● RECORDED DATA:

>>>

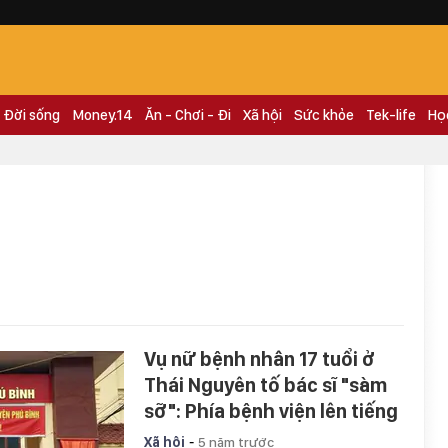
Đời sống
Money.14
Ăn - Chơi - Đi
Xã hội
Sức khỏe
Tek-life
Họ
Vụ nữ bệnh nhân 17 tuổi ở
Thái Nguyên tố bác sĩ "sàm
sỡ": Phía bệnh viện lên tiếng
-
Xã hội
5 năm trước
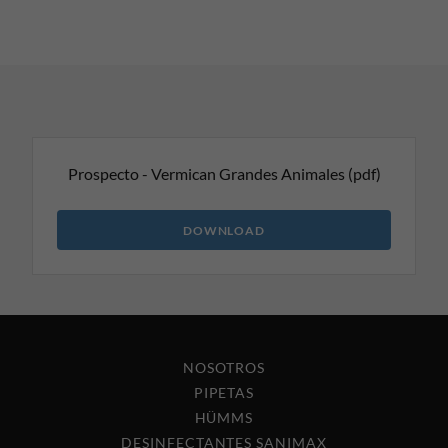
Prospecto - Vermican Grandes Animales
(pdf)
DOWNLOAD
NOSOTROS
PIPETAS
HÜMMS
DESINFECTANTES SANIMAX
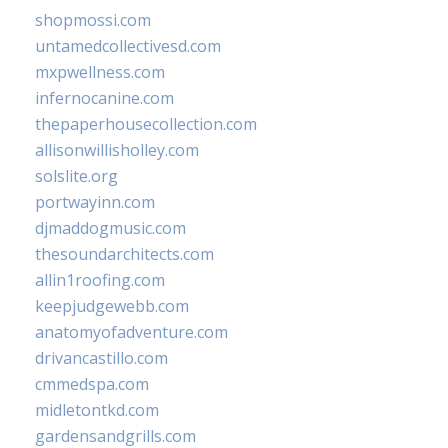
shopmossi.com
untamedcollectivesd.com
mxpwellness.com
infernocanine.com
thepaperhousecollection.com
allisonwillisholley.com
solslite.org
portwayinn.com
djmaddogmusic.com
thesoundarchitects.com
allin1roofing.com
keepjudgewebb.com
anatomyofadventure.com
drivancastillo.com
cmmedspa.com
midletontkd.com
gardensandgrills.com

<<<

● WORK TO COMPLETE:
Reproduce every line of text from all of the material above, character for character, and omit the pictures from your output.

● RESPONSE AREA:
Đời sống
Money.14
Ăn - Chơi - Đi
Xã hội
Sức khỏe
Tek-life
Họ
Vụ nữ bệnh nhân 17 tuổi ở
Thái Nguyên tố bác sĩ "sàm
sỡ": Phía bệnh viện lên tiếng
-
Xã hội
5 năm trước
Prospecto - Vermican Grandes Animales
(pdf)
DOWNLOAD
NOSOTROS
PIPETAS
HÜMMS
DESINFECTANTES SANIMAX
shopmossi.com
untamedcollectivesd.com
mxpwellness.com
infernocanine.com
thepaperhousecollection.com
allisonwillisholley.com
solslite.org
portwayinn.com
djmaddogmusic.com
thesoundarchitects.com
allin1roofing.com
keepjudgewebb.com
anatomyofadventure.com
drivancastillo.com
cmmedspa.com
midletontkd.com
gardensandgrills.com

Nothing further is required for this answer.